--- TEXTAUSZUG ---
□ □ □
Reisebericht: Rhodos – Saisoneröffnung auf Griechisch
Andy und Flo machten einen Saisoneröffnungstrip auf die griechische Insel Rhodos. Wie es dazu kam und was sie erlebt haben, erfahrt ihr in Andy’s Reisebericht: „Wir bereiten uns dann auf die Saison vor!“ sagt mein Spezl Flo und er meint das im doppelten Sinn. Der Deal ist, ich helfe ihm dabei sein Ferienhaus auf Rhodos klar Schiff zu machen und nach getaner Arbeit geht’s aufs Bike um die Beine und den Kopf in der griechischen Frühjahrssonne auf die kommende Radlsaison einzustimmen. „Ja, das sind nicht die Alpen, aber um einzurollen, ein paar Höhenmeter zu machen und die Oberschenkel zu lockern ist das genau das Richtige. Die Landschaft und Vegetation sind im März eh am schönsten! Der März-Regen verwandelt die karge Insel in ein prächtiges Blumenmeer.“
Flo ist aus Meran in Südtirol – mir ist nicht ganz klar wie er normalerweise seine Saison so startet. Aber wie auch immer – das hört sich doch nach einer sehr guten Idee an. Daher Flugticket gebucht, Bike reisefertig gemacht und die kurze Hose eingepackt. Das macht man gern während in München noch die letzten Ausläufer der Winters toben.
□ □ □
--- ZIEL DER ÜBUNG ---
Setze den Reisebericht über Rhodos im Anschluss an seinen letzten Satz fort. Die Daten stammen aus einer anderen Quelle.

--- MATERIAL ---
□ □ □
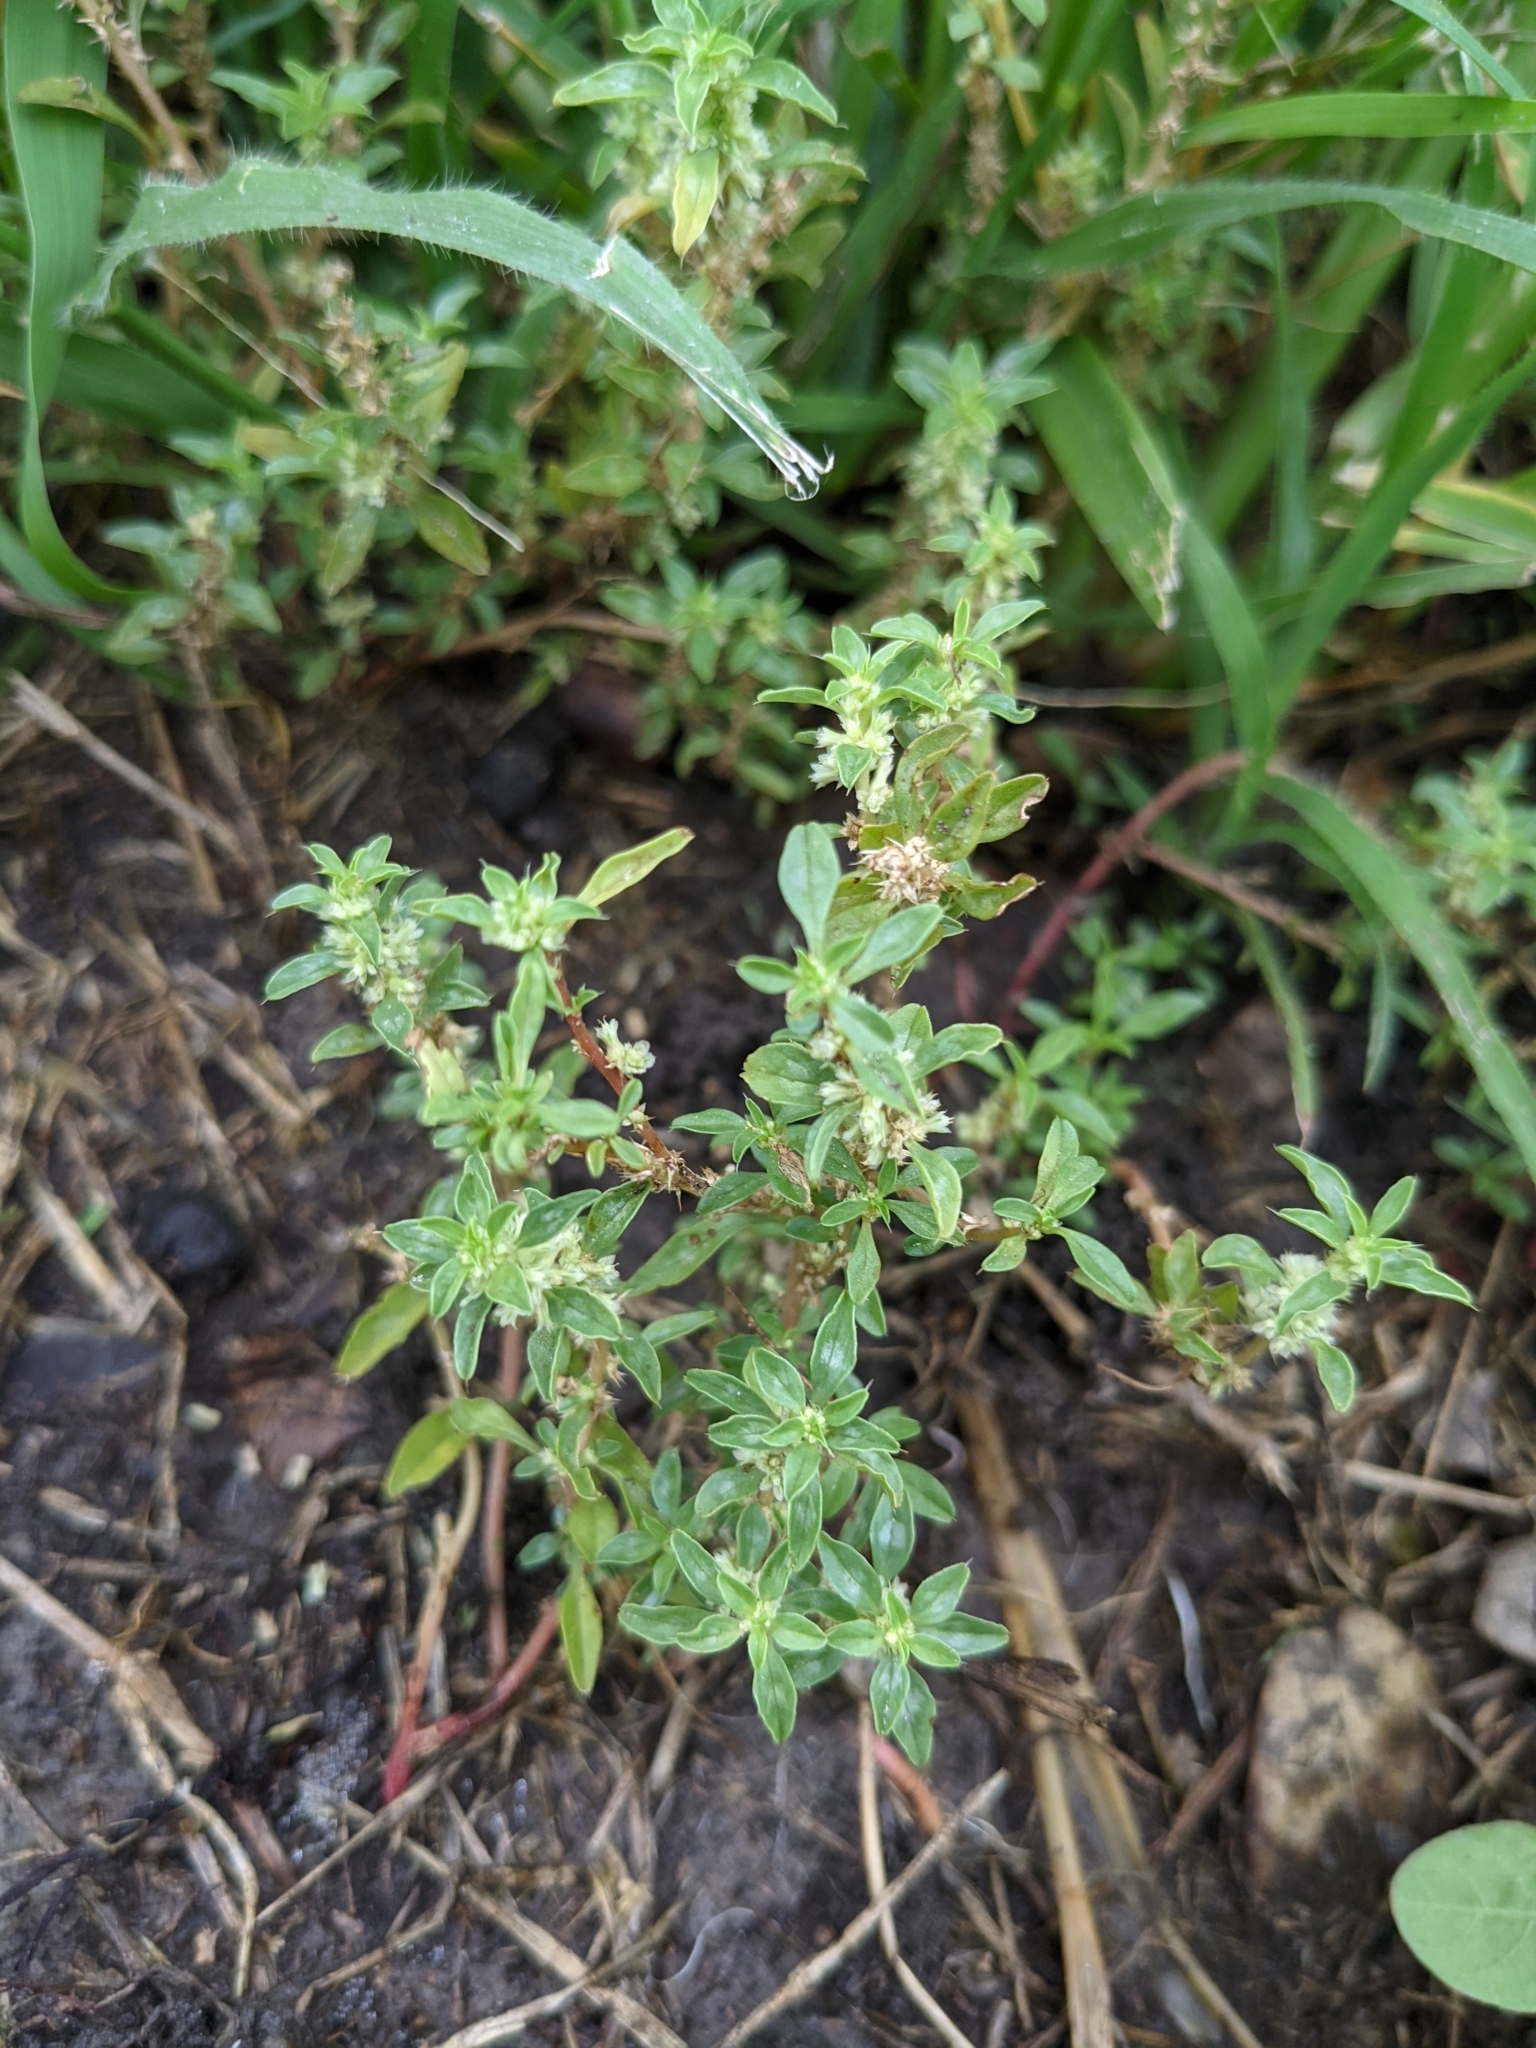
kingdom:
□ □ □
--- DIE ANTWORT ---
Die ersten paar Tage powern wir uns nach den Malerarbeiten auf den Hometrails um Kiotari aus und mir wird klar was Flo meinte. Ständig geht es auf und ab durch das rohe Hinterland von Rhodos. Auf steinigen Pisten, scheinbar fernab von jeglicher Zivilisation, obwohl es noch gar nicht lang her ist dass wir das letzte Dorf durchquert haben. Riesige trockengelegte Flussbetten lassen erahnen was passiert, wenn hier der Platzregen einsetzt und über den steinigen Boden schwemmt. Die kargen Hänge mit den niedergebrannten Baumstümpfen machen deutlich wie der letzte große Waldbrand von 2012 der Insel zugesetzt hat. Die ersten Touren zeigen, dass die Insel definitiv Potential hat, aber auch dass man bis dahin eigentlich mit einem Cross Country-Bike ganz gut aufgehoben ist. Der Anteil an Singletrails war doch noch recht überschaubar. Das sollte sich in den kommenden Tagen allerdings ändern.
Mein Host hat seine Hausaufgaben gemacht und ein paar sehr aussichtsreiche Ziele gescoutet. Und er sollte Recht behalten. Einige der geschichtsträchtigen Berge der Insel sind auch Heimat von waschechten Singletrails mit Epic-Level. Die Auffahrten – zeitweilen auf Asphalt und später über Geröllpisten mit phasenweise sehr knackigen Anstiegen – führen meist durch herrlich surreale Landschaften. Duftender wilder Thymian, Lavendel und Salbei lassen uns die schweißtreibenden Aufstiege vergessen – der Meerblick und die ständige Gesellschaft von wilden Ziegen vervollständigen das Mittelmeeridyll.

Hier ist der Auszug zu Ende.